Chinese e-commerce giant Alibaba is hoping its lobbying tactics in the US will prevent its online stores from being listed on the US government's list of pirated products amid increasing complaints about counterfeit goods on its trading platforms. Alibaba is currently the world's second largest retailer after Wal-Mart, and has written to the US Trade
Representative’s office, The Wall Street Journal reported, highlighting recent efforts to protect intellectual property including a new mechanism aimed to expediting requests to take off fake merchandise from Alibaba’s platforms.
Alibaba now has English language platforms for foreign brands
In the letters, the company said it had also implemented more stringent processes for verifying seller identities and set up an English-language platform for brand owners to register their intellectual property rights and submit complaints.

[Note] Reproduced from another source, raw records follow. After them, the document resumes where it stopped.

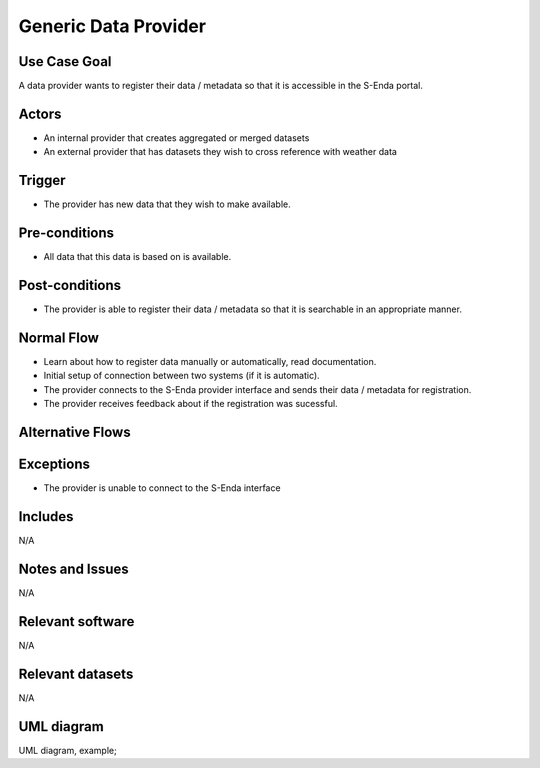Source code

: 
Generic Data Provider 
"""""""""""""""""""""""""""""

.. 

Use Case Goal
=============

.. 

A data provider wants to register their data / metadata so that it is accessible in the S-Enda portal. 


Actors
======

.. 

- An internal provider that creates aggregated or merged datasets
- An external provider that has datasets they wish to cross reference with weather data

Trigger
=======

.. 

- The provider has new data that they wish to make available. 


Pre-conditions
==============

- All data that this data is based on is available.


Post-conditions
===============

- The provider is able to register their data / metadata so that it is searchable in an appropriate manner.


Normal Flow
===========

.. 

- Learn about how to register data manually or automatically, read documentation.
- Initial setup of connection between two systems (if it is automatic).
- The provider connects to the S-Enda provider interface and sends their data / metadata for registration.
- The provider receives feedback about if the registration was sucessful. 


Alternative Flows
=================

.. 


Exceptions
==========

.. 

- The provider is unable to connect to the S-Enda interface


Includes
========

N/A

Notes and Issues
================

N/A

Relevant software
=================

N/A

Relevant datasets
=================

N/A

UML diagram
===========

.. UML diagram, example;

UML diagram, example;

.. uml::

   @startuml Provider use case
   !includeurl https://raw.githubusercontent.com/RicardoNiepel/C4-PlantUML/release/1-0/C4_Context.puml

   LAYOUT_LEFT_RIGHT

   Person(data_provider, "Data provider")
   System(senda_provider_interface, "S-ENDA Data Provider interface")

   Rel(senda_provider_interface, data_provider, "Feedback about if the data was registered.", "Web UI")
   Rel(data_provider, senda_provider_interface, "Sends the data for registration.", "Web UI")
   @enduml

Alibaba’s marketplace Taobao had previously been on the agency’s list of problematic markets for pirated goods until 2012, when it was removed for its efforts to address complaints by brand owners.
The problem of counterfeit goods being traded on Alibaba’s platforms has come into scrutiny over the past year, after luxury group Kering filed a lawsuit in New York against Alibaba on allowing the sale of counterfeit goods and a US clothing group urged the US government to label Taobao a “notorious” market for fake goods.
Alibaba has a dominant position in Chinese e-commerce, with its Amazon-style Tmall.com platform believed to command more than half the Chinese market for business-to-consumer transactions. Its eBay rival, Taobao, holds more than 90pc of the consumer-to-consumer market.